Vitamine D toevoegen aan
voeding
Bepaalde groepen in de bevolking blijken niet voldoende vitamine D binnen te krijgen via de voeding. Ook komen ze niet voldoende buiten om genoeg aan te maken in de huid. Vooral ouderen lopen de kans op een tekort, omdat de productie in de huid terugloopt met de leeftijd. Maar ook mensen met een donkere huid – die minder vitamine D produceert – hebben geregeld een tekort. Verder zijn er speciale groepen die risico lopen, zoals zwangere vrouwen, gesluierde vrouwen, kinderen en ouderen in verpleeg- en verzorgingstehuizen. Voor al deze risicogroepen is het gebruik van supplementen aan te bevelen. Voor alle anderen is het advies: eet gezond, gebruik genoeg margarine, halvarine en bak- en braadproducten (want daar is extra vitamine D aan toegevoegd), en ga dagelijks minstens een kwartier naar buiten. Deze boodschap moet door eenduidige voorlichting onder de aandacht worden gebracht. Anders dan de vitamine D-inname blijkt de jodiuminname van de Nederlandse bevolking wel goed. Daar is consolideren dus voldoende. Dit schrijft de Gezondheidsraad in twee adviezen die zijn aangeboden aan de minister van Volksgezondheid, Welzijn en Sport.
Vitamine D is een microvoedingsstof die we allemaal nodig hebben voor een gezonde opbouw van onze botten. Uit onderzoek blijkt nu echter dat verschillende groepen Nederlanders een tekort hebben. Kinderen beneden de 4 jaar, vrouwen die zwanger zijn, borstvoeding geven, een sluier dragen of ouder zijn dan 50, mannen vanaf 70 en mensen die een donkere huid hebben of niet genoeg buiten komen, zouden geholpen zijn met 10 microgram extra per dag. Ouderen die onvoldoende buitenkomen of in een verpleeg- of verzorgingshuis wonen, ouderen met een donkere huidskleur en oudere vrouwen met een sluier, zouden 20 microgram extra binnen moeten krijgen.
Bij deze risicogroepen kan een gezonde voeding, met gebruik van margarine, halvarine en bak- en braadproducten, deze extra hoeveelheid niet leveren. Er is dus meer nodig, wil de Nederlandse bevolking als geheel voldoende vitamine D binnenkrijgen. In de eerste plaats kan daarbij ingezet worden op het gebruik van supplementen.
Maar niet iedereen zal die gebruiken, ook niet met verbeterde voorlichting.
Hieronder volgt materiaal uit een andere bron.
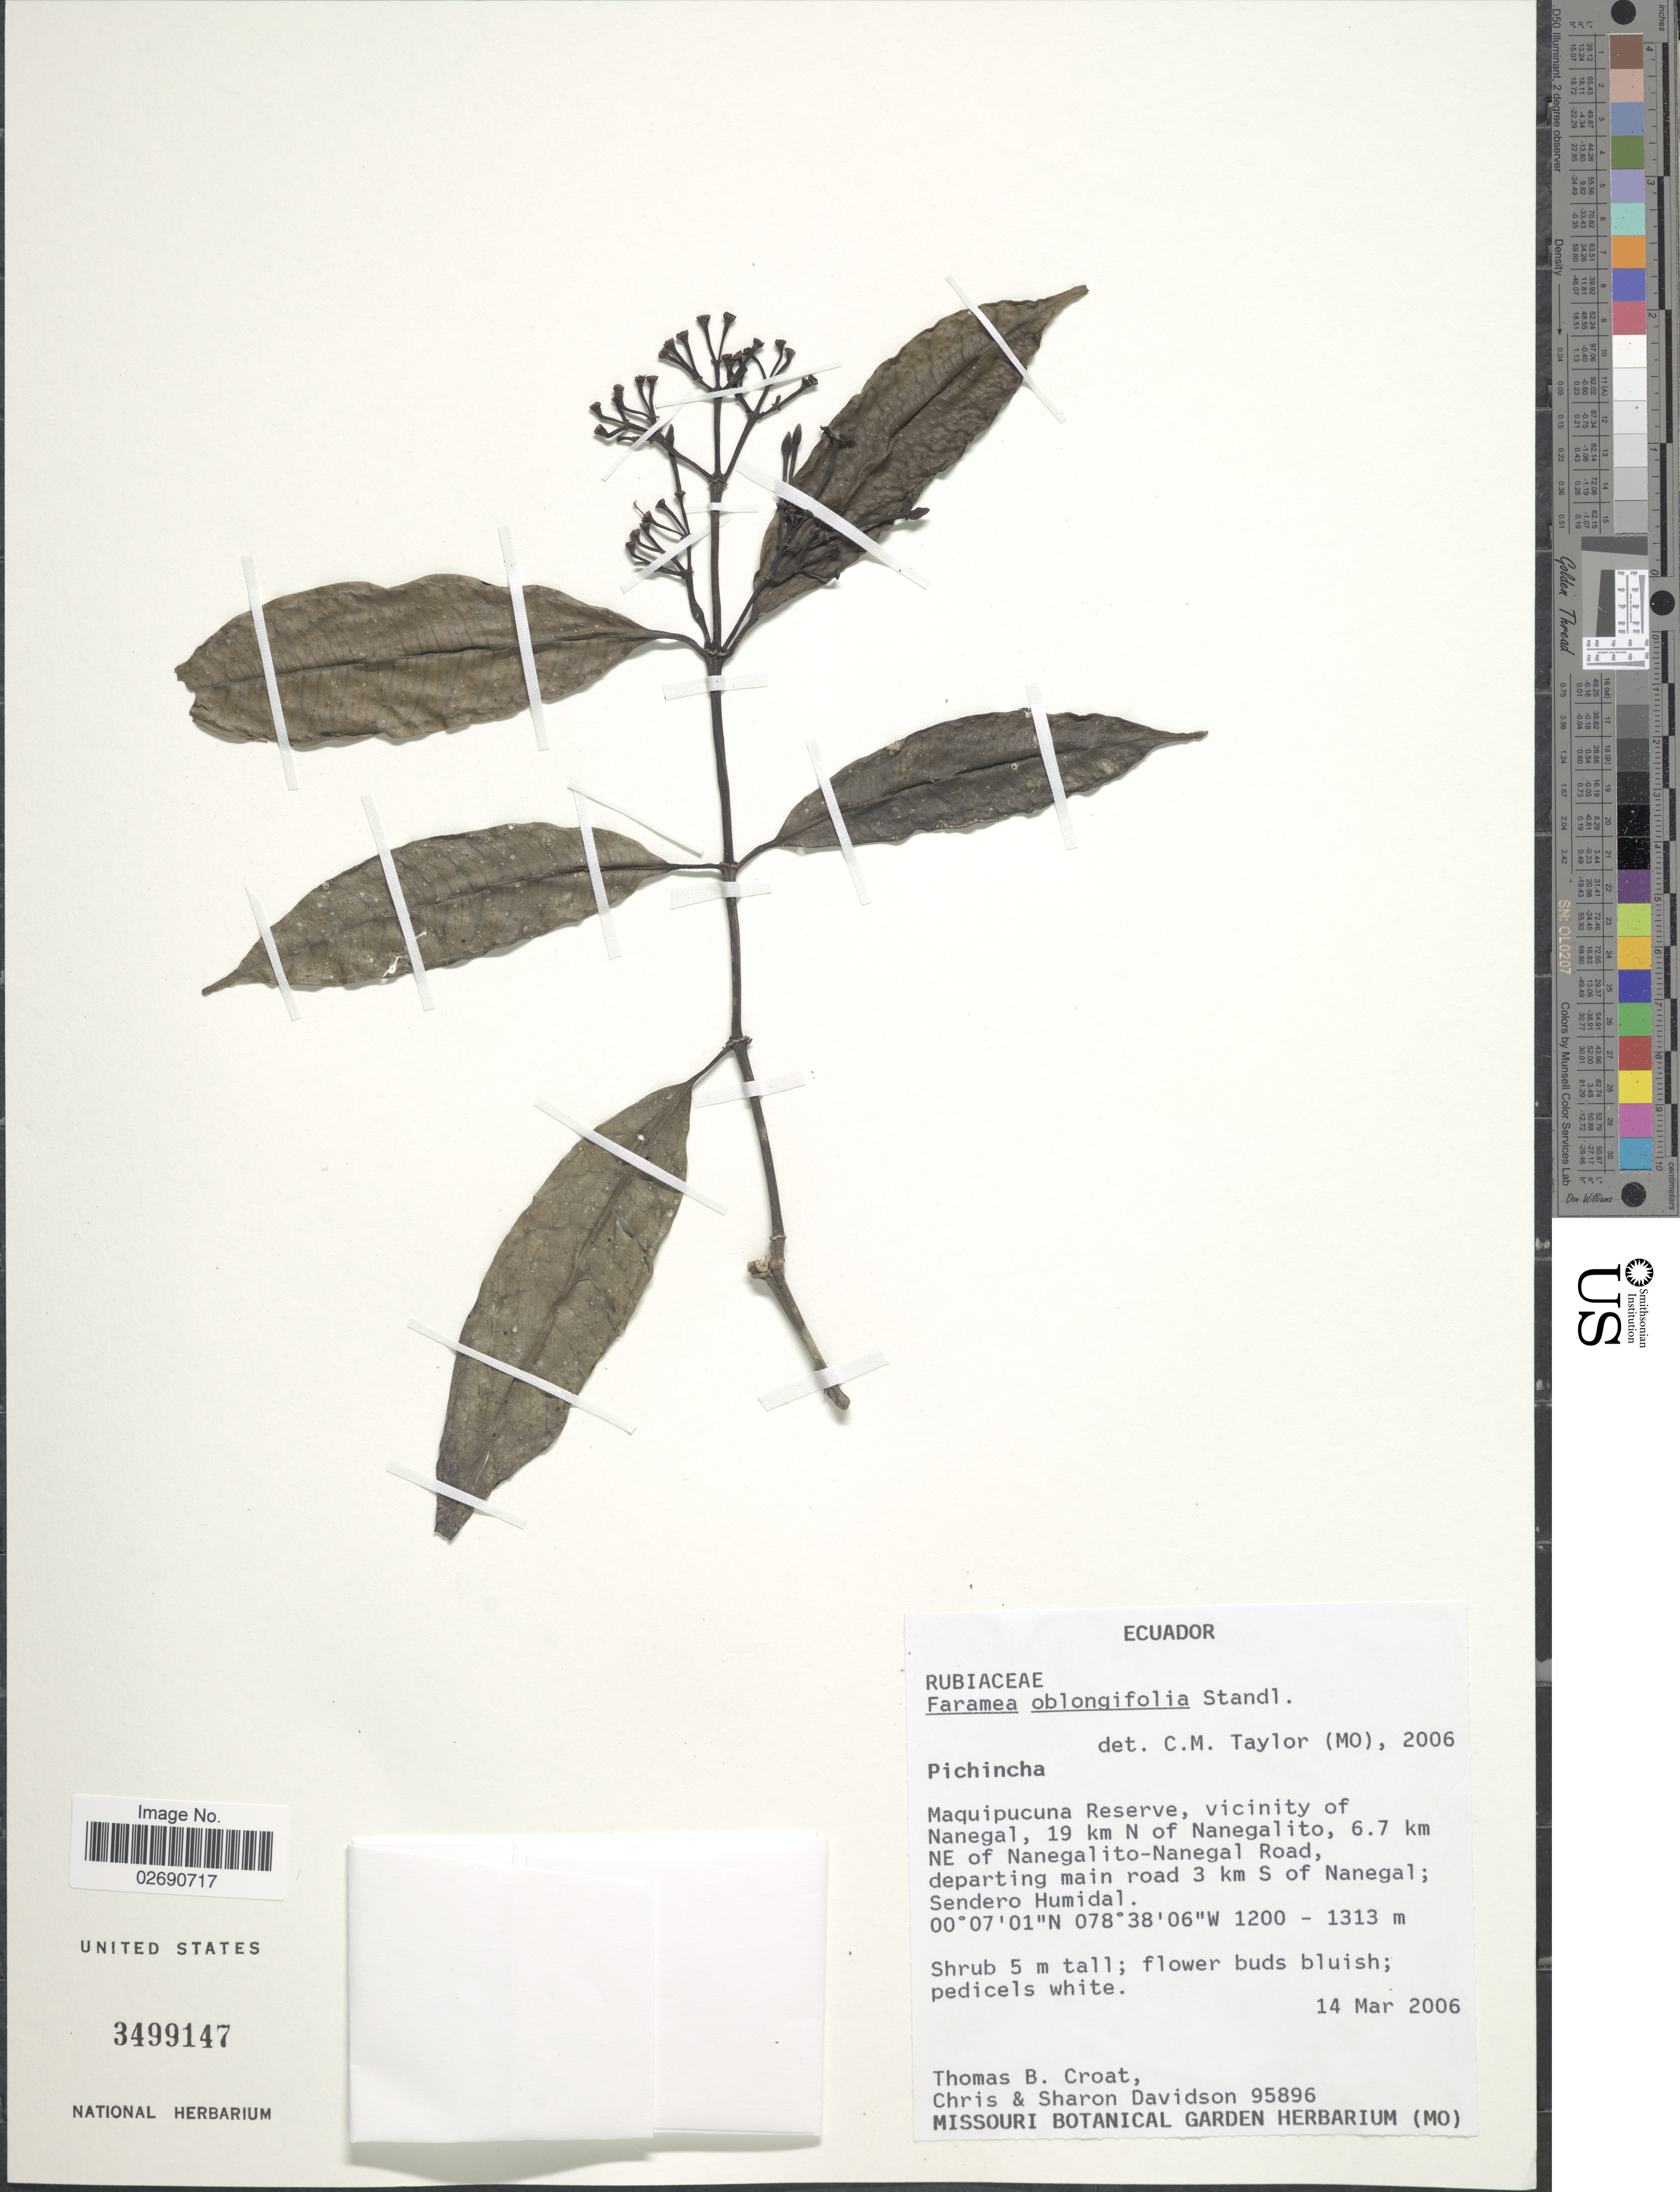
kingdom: Plantae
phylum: Tracheophyta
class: Magnoliopsida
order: Gentianales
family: Rubiaceae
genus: Faramea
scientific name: Faramea oblongifolia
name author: Standl.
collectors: T. B. Croat, C. Davidson & S. Davidson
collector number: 95896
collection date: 2006-03-14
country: Ecuador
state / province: Pichincha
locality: Maquipucuna Reserve, vicinity of Nanegal, 19 km N of Nanegalito, 6.7 km NE of Nanegalito-Nanegal Road, departing main road 3 km S of Nanegal; Sendero Humidal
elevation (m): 1200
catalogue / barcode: US 3499147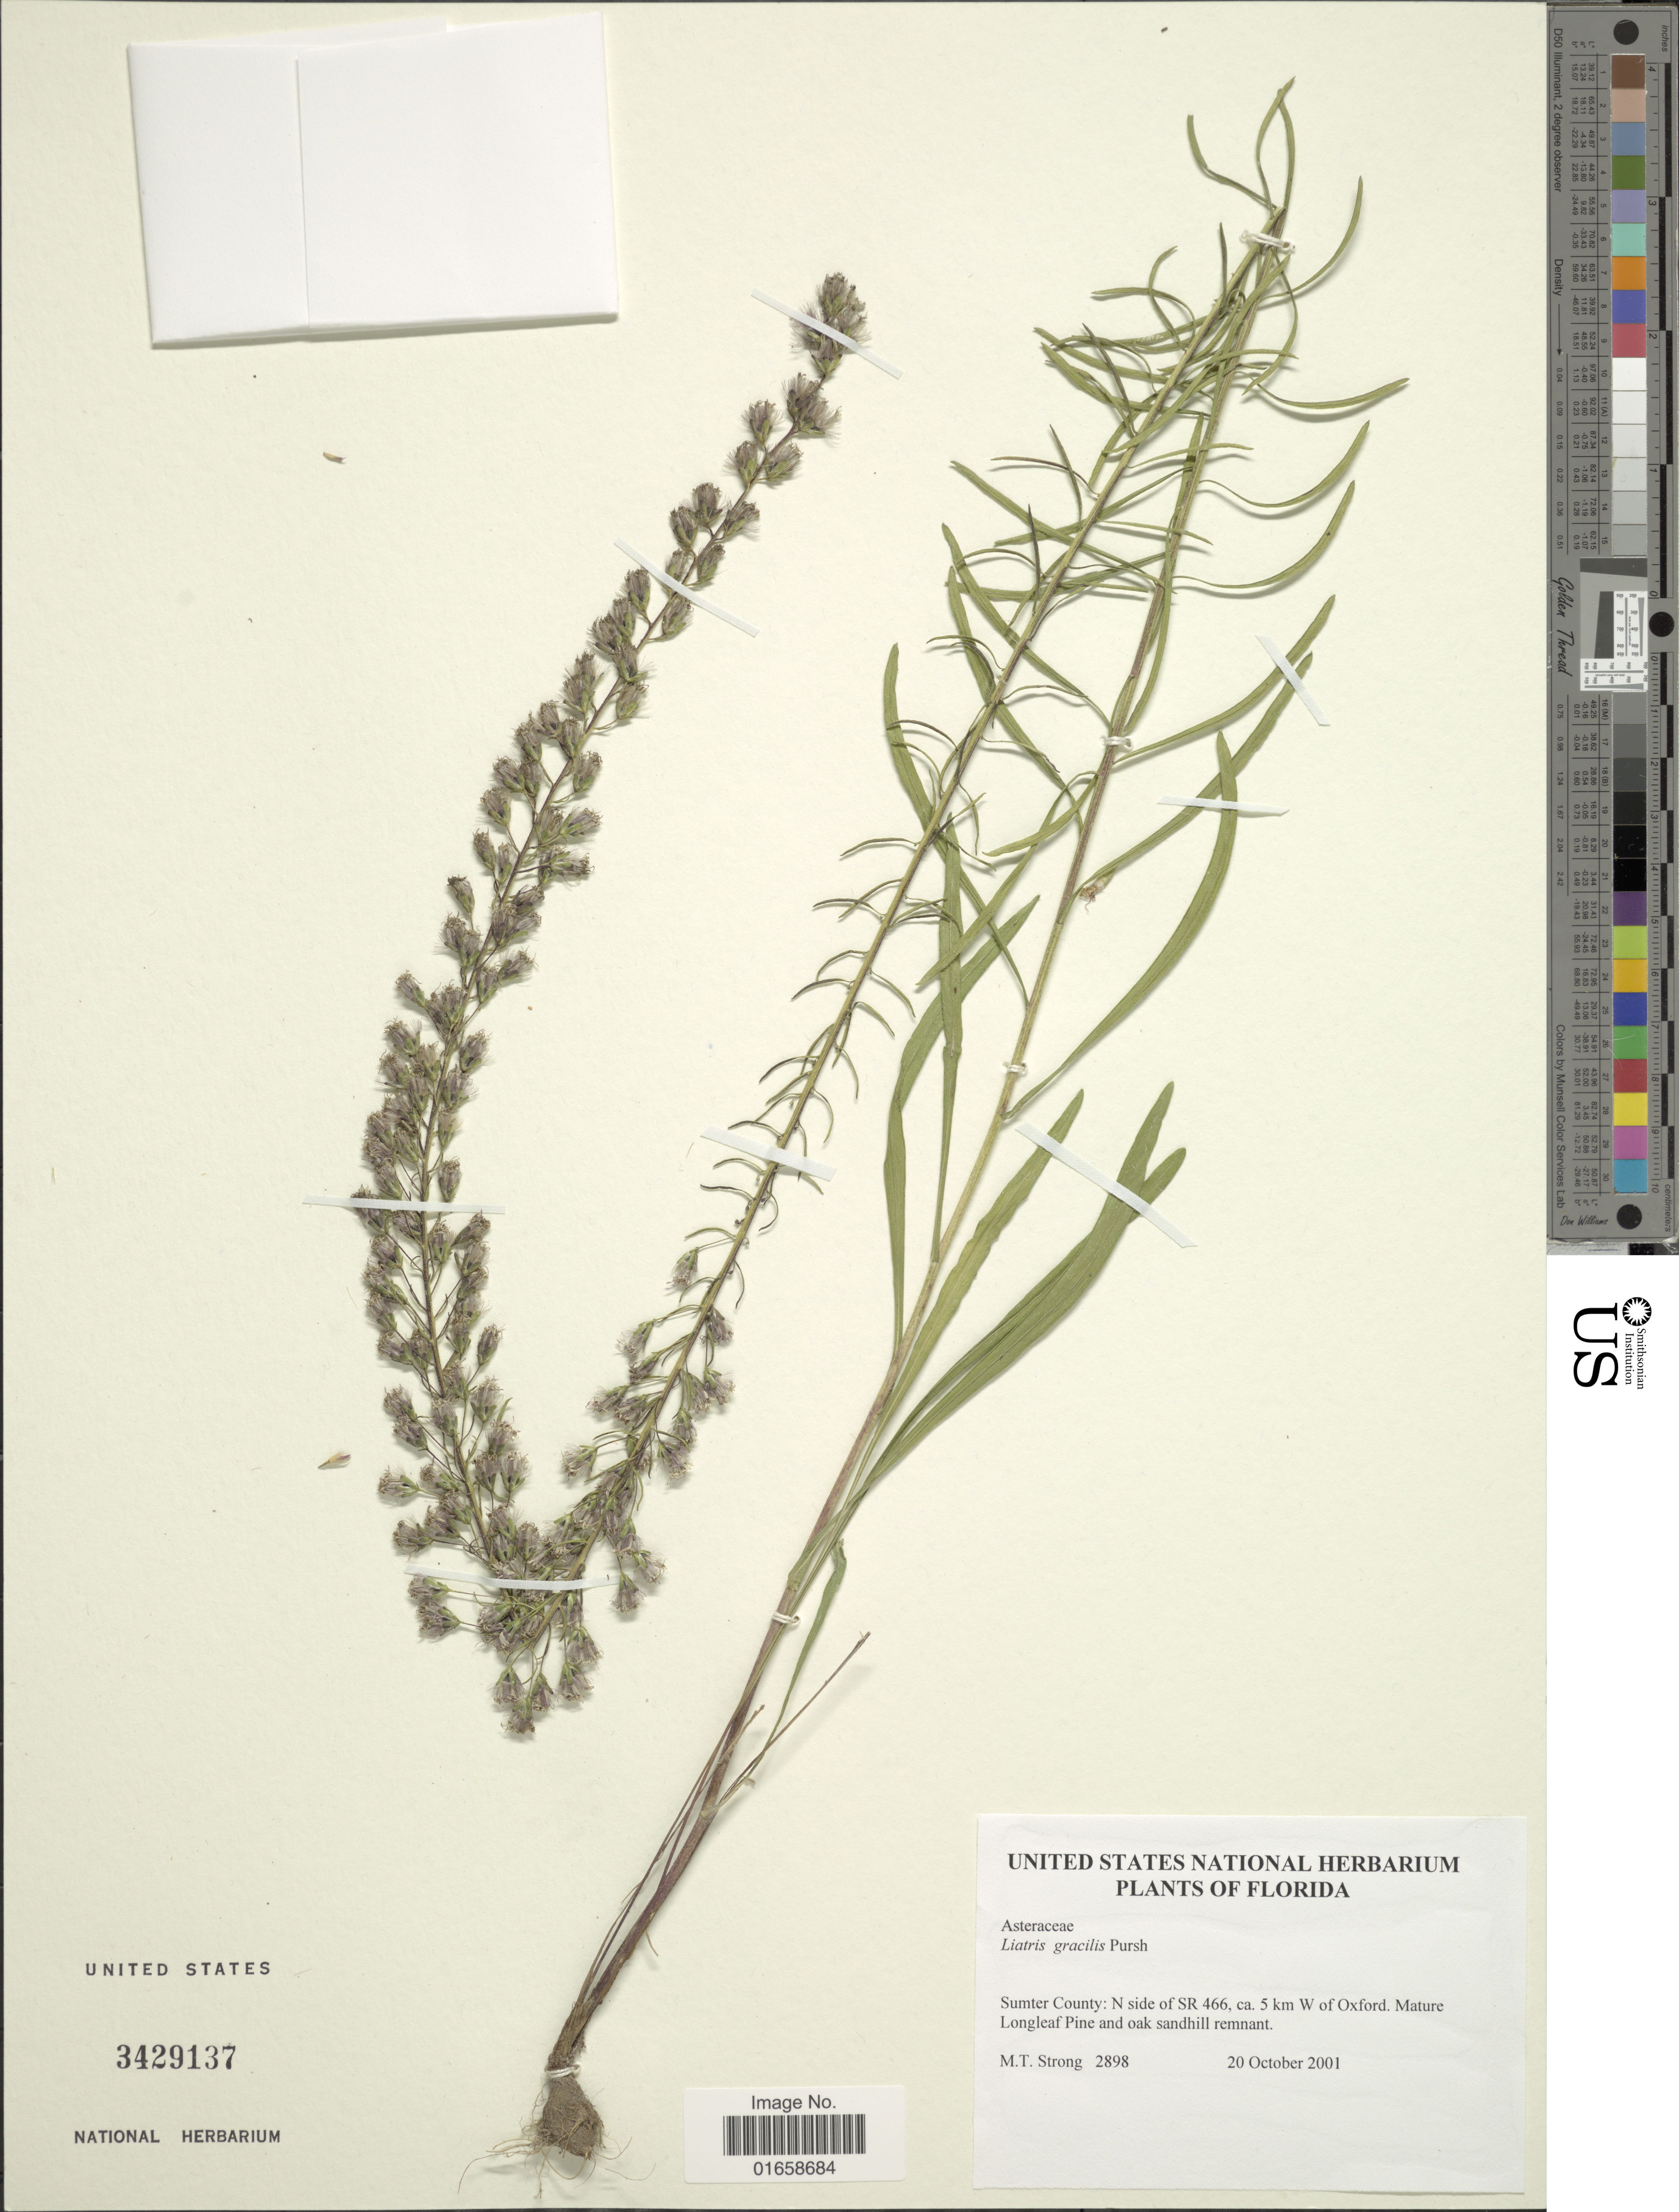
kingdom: Plantae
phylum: Tracheophyta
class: Magnoliopsida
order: Asterales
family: Asteraceae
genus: Liatris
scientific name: Liatris gracilis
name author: Pursh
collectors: M. T. Strong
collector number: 2898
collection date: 2001-10-20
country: United States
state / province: Florida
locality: Sumter County: N side of SR 466, ca. 5 km W of Oxford, Mature Longleaf Pine and oak sandhill remnant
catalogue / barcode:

Een alternatief is het gebruik van producten met extra vitamine D. Hiervoor moeten er wel eerst meer van deze verrijkte producten beschikbaar komen. De Gezondheidsraad denkt daarbij specifiek aan melk, melkvervangers en olie: producten met een groot bereik onder de groepen die baat hebben bij meer vitamine D. Welke keuze ook wordt gemaakt om het vitamine D-tekort op te heffen, monitoren van de inname blijft wenselijk, om het beleid waar nodig bij te kunnen sturen.
Jodium is een microvoedingsstof die van essentieel belang is voor de productie van schildklierhormonen. De inname van deze stof blijkt in Nederland goed te zijn, en dat moet uiteraard zo blijven. Daarom is het van belang dat het huidige niveau van verrijking van bakkerszout in Nederland toegestaan blijft, en niet verlaagd wordt als gevolg van Europese regelgeving.
Mochten mensen minder zout gaan gebruiken (en daarvoor zijn verschillende acties ingezet), dan moet er gezorgd worden voor compensatie van de terugloop in de jodiuminname die daarmee gepaard kan gaan.
Bron: Gezondheidsraad (Oktober
2008)
Een voorzichtig begin lijkt er te zijn. Voorzichtig want veel studies van de laatste jaren wijzen op een veel groter aantal mensen dat vitamine D tekort heeft en het belang van een nog grotere dagelijkse hoeveelheden vitamine D.